• TEXTE FOURNI:
-=-=-=-=-

M. Renaud Donnedieu de Vabres.

Ce sont les propos que M. Queyranne lui-même a tenus devant le Sénat !

Mme Michèle Alliot-Marie.

Il faut écouter et lire vos amis !

M. René Dosière, rapporteur.

Car voilà la nouveauté : nous voulons, nous, que les conseils régionaux disposent d'une vraie majorité, alors que vous êtes satisfaits du désordre actuel, propice - n'est-ce pas, monsieur Blanc ? à toutes les compromissions...

M. Christian Paul.

A toutes les combines !

M. René Dosière, rapporteur.

... puisque vous êtes hostiles aux dispositions transitoires du titre III, dont l'objet est de permettre aux présidents - à tous les présidents de faire fonctionner des assemblées sans majorité. Sans doute est-ce au prix de dispositions qui dérogent au fonctionnement habituel des collectivités mais, en ce domaine comme en d'autres, il est plus efficace d'être souple dans ses baskets que droit dans ses bottes.

M. Jacques Blanc et M. Renaud Donnedieu de Vabres.

Oh la la !

Mme Odette Grzegrzulka.

Très bonne réponse !

M. René Dosière, rapporteur.

Mes chers collègues, les a mendements que vous défendez font apparaître l'ampleur de nos divergences sur ce texte.

Nous sommes contre l'exercice solitaire du pouvoir - d'où la création obligatoire d'un bureau, amorce d'un exécutif collégial ; vous êtes pour.

Nous sommes pour la transparence des débats avec l'ouverture au public des séances de la commission permanente ; vous êtes contre.

Nous voulons que, dans l'attente du nouveau mode de scrutin, les régions puissent fonctionner dans la clarté ; vous êtes pour le maintien de la confusion actuelle.

C'est pourquoi les amendements que vous avez déposés ont été refusés par la commission des lois et je demande à l'Assemblée de les repousser à son tour et d'adopter le texte qu'elle avait voté en deuxième lecture.

Mme Catherine Tasca, présidente de la commission des lois constitutionnelles, de la législation et de l'administration générale de la République.

Très bien ! Discussion générale

M. le président.

La parole est à M. Pascal Clément.

M. Pascal Clément.

Monsieur le rapporteur, il est très tentant de rebondir sur vos premiers mots. L'opposition parle, nous, nous agissons, disiez-vous...

M. René Dosière.

C'est vrai !

M. Pascal Clément.

Eh oui, je vous en donne acte.

C'est même une mauvaise action que vous êtes en train de commettre.

M. Jacques Blanc.

Bien sûr !

M. Pascal Clément.

Une mauvaise action au regard de la situation politique française, une mauvaise action au regard de l'intérêt des régions.

-=-=-=-=-

• DONNÉES DE TRAVAIL:
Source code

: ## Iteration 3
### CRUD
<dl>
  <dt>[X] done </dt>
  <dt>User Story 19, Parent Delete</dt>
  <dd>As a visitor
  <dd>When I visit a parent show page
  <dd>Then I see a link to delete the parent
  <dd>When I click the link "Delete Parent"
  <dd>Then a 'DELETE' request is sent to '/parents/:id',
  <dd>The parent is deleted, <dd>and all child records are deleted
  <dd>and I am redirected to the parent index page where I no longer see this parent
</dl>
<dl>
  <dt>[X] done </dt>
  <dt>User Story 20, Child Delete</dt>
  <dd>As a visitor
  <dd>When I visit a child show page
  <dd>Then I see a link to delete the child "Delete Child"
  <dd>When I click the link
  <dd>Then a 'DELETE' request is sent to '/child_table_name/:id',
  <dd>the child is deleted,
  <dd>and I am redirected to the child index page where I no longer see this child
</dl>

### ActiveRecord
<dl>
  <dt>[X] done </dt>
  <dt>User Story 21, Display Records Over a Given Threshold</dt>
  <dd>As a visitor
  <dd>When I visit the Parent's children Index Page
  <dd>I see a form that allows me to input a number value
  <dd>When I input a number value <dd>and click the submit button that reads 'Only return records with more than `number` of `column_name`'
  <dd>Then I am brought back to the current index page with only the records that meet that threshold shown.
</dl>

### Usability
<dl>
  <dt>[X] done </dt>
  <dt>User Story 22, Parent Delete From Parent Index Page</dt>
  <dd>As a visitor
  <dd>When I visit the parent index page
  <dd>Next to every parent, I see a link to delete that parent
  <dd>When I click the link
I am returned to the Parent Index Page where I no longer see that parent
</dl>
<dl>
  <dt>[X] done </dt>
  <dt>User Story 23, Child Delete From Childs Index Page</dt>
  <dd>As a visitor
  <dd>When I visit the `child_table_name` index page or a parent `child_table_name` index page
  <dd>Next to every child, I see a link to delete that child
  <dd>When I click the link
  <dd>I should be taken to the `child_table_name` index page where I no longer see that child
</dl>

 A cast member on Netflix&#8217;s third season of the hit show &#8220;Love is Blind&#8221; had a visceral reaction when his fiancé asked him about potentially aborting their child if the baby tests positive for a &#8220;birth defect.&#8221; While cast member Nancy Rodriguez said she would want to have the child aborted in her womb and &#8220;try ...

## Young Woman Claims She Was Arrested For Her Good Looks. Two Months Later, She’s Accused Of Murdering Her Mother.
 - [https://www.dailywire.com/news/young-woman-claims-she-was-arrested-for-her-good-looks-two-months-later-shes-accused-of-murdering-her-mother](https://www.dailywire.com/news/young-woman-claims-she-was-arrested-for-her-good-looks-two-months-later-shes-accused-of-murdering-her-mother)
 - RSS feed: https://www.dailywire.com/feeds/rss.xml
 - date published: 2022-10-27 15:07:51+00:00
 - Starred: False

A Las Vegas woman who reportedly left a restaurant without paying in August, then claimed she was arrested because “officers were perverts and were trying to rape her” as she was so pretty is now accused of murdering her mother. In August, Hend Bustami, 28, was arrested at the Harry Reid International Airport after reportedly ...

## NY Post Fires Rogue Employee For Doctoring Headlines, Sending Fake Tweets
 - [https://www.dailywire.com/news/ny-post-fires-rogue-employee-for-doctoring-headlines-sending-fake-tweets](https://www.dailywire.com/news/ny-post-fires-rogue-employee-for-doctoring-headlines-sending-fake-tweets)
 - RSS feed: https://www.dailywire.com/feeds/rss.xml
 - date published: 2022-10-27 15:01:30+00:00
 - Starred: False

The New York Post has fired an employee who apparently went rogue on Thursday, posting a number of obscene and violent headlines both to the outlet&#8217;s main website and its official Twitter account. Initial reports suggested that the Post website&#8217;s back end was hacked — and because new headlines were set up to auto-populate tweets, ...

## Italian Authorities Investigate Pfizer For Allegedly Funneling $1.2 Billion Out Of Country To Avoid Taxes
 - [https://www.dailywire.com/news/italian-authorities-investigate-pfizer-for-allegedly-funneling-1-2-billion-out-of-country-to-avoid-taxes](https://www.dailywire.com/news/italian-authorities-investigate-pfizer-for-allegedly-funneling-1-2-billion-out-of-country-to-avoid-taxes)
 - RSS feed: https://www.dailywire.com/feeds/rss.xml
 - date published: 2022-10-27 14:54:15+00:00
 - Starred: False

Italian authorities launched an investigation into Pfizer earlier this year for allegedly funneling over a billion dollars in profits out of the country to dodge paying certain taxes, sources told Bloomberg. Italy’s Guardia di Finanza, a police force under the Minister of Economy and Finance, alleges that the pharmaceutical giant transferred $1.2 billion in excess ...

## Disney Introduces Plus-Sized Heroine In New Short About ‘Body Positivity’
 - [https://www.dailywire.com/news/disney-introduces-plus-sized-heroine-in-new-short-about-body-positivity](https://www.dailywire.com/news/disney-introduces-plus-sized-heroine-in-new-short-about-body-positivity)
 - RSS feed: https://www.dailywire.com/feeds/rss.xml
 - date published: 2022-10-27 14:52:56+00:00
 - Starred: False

-=-=-=-=-

• CONSIGNE 1:
Recopiez sans changement les lignes des enregistrements, de celle qui contient "### Usability" jusqu'à celle qui contient "I am returned", ces deux lignes comprises.
• CONSIGNE 2:
Poursuivez, s'il vous plaît, le compte rendu du débat sur les conseils régionaux après sa dernière phrase.

• RÉPONSE RÉDIGÉE 1:
### Usability
<dl>
  <dt>[X] done </dt>
  <dt>User Story 22, Parent Delete From Parent Index Page</dt>
  <dd>As a visitor
  <dd>When I visit the parent index page
  <dd>Next to every parent, I see a link to delete that parent
  <dd>When I click the link
I am returned to the Parent Index Page where I no longer see that parent

• RÉPONSE RÉDIGÉE 2:
Depuis quelques années, les socialistes en particulier et la gauche en général adoptent une posture vertueuse pour expliquer à la partie droite de cet hémicycle qu'en aucun cas elle ne saurait se marier avec les extrémistes. Nous n'avions certes pas besoin de vos leçons pour refuser précisément de telles alliances, en partant du principe que nous ne voulions ni dire ni faire le contraire de ce que nous pensons.

M. René Dosière, rapporteur.

Vous parlez pour M. Blanc ?

M. Pascal Clément.

Mais vous, qui le disiez quelques années plus tôt, car vous êtes ici - qui le nierait ? - les héritiers de M. François Mitterrand, Président de la République, vous avez obtenu le pouvoir, en 1981, grâce à l'alliance avec le parti communiste qui était alors loin d'être la formation marginale qu'il est devenu.

M. Christian Cuvilliez.

Vous rêvez !

M. Pascal Clément.

Et vous nous donneriez des leçons à nous qui avons toujours tenu bon ? (Protestations sur les bancs du groupe socialiste et du groupe communiste.)

A présent, vous nous organisez un mode de scrutin qui, ou nous oblige à perdre d'une manière quasiment systématique, ou nous oblige à faire ce que nous réprouvons au fond de nous-mêmes.

C omment voulez-vous que tous les Français se reconnaissent dans ce mode de scrutin ? Car ce qui importe, monsieur le rapporteur, monsieur le ministre, ce n'est pas simplement d'avoir des élus à l'issue d'un scrutin, c'est que ces élus soient ressentis par tous comme étant l'expression pure de la démocratie.

Or l'expression sera faussée par un mode de scrutin pour lequel vous n'avez trouvé que l'excuse de l'avoir déjà inventé - je vous en donne acte aussi ! - lors des municipales. Mais à l'époque le Front national - car il faut bien appeler les choses par leur nom - ne pesait pas 10 % mais moins de 8 %, et la question des alliances ne se posait pas. Surtout, il était clair que les seuils inscrits dans la loi ne permettaient pas à ces minoritaires d'exercer une pression quelconque sur l'expression du suffrage universel.

Votre référence au mode de scrutin des municipales est donc le fruit soit d'une profonde amnésie sur ce qui s'est passé depuis quinze ans, soit d'un cynisme politicien dont je vous dis que vous ne l'emporterez pas en paradis !

M. Jacques Blanc.

Très bien !

M. Pascal Clément.

Voilà pourquoi je pense que c'est une mauvaise action sur le plan de la politique intérieure.

Vous ne pourrez plus, demain, avoir la main sur le coeur et la vertu à la bouche, alors que vous organisez un scrutin qui n'a pas d'autre finalité que les alliances, et les alliances de toutes sortes.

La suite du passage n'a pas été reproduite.